┌──
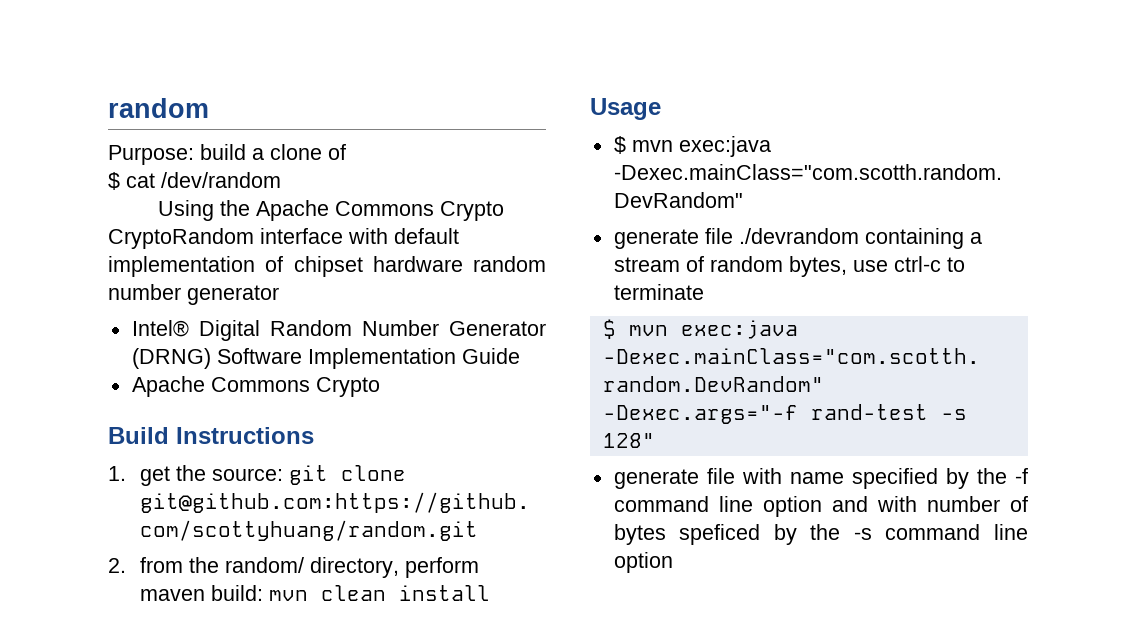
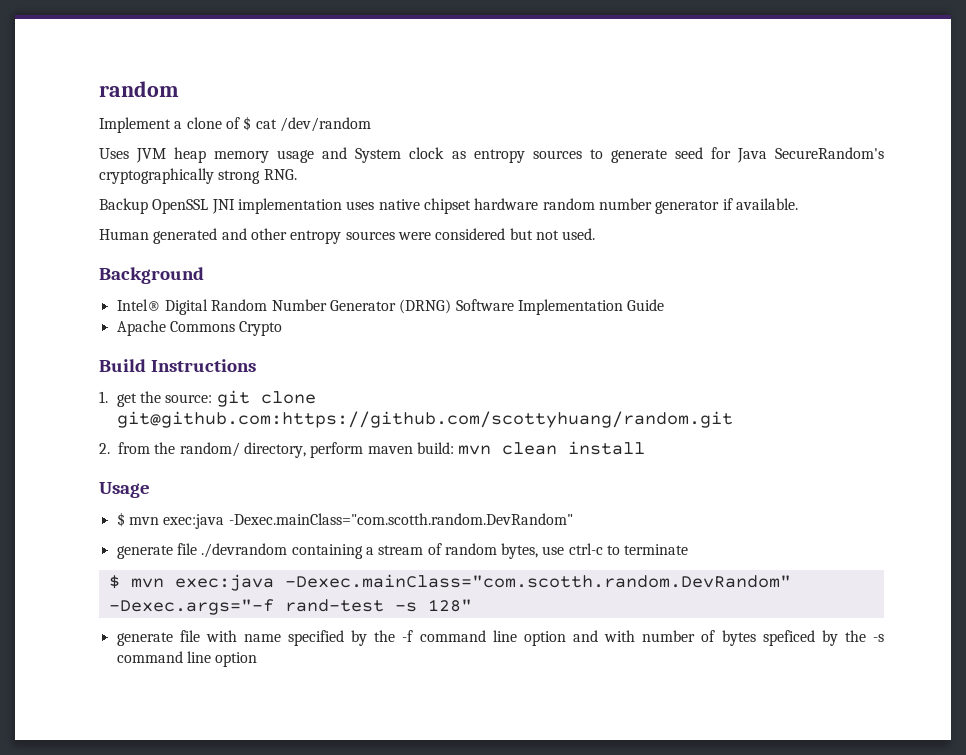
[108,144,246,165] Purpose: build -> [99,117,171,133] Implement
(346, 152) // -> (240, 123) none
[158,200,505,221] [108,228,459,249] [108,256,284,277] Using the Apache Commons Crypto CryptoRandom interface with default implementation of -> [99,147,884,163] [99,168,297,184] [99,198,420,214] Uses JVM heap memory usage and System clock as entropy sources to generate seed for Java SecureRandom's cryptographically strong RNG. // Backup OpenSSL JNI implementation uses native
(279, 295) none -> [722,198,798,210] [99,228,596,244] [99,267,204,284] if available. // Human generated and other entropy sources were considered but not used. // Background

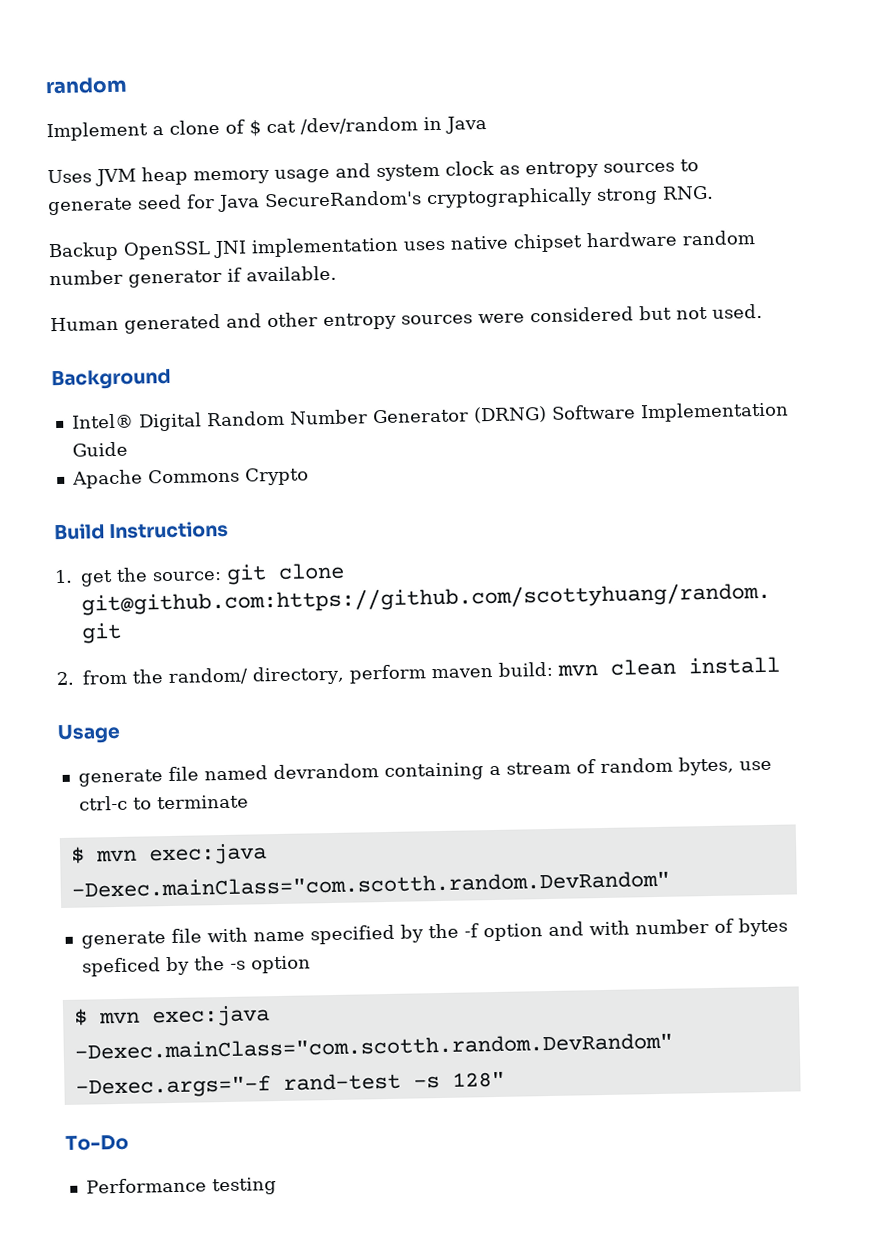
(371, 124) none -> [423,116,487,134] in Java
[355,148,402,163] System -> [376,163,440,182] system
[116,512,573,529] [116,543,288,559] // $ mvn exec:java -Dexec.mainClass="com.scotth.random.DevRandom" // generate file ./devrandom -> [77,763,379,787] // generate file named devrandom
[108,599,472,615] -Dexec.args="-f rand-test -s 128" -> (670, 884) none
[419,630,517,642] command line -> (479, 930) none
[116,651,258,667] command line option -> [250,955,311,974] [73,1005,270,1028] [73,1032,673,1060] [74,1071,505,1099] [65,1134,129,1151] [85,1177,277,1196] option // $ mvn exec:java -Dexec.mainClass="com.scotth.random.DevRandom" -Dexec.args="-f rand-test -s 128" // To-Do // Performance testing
└──
**PROBLEM REQUIREMENTS:**
Check every line of the material for the string "test" and give the number of lines that have it, without anything else.

**FINISHED EXERCISE:**
2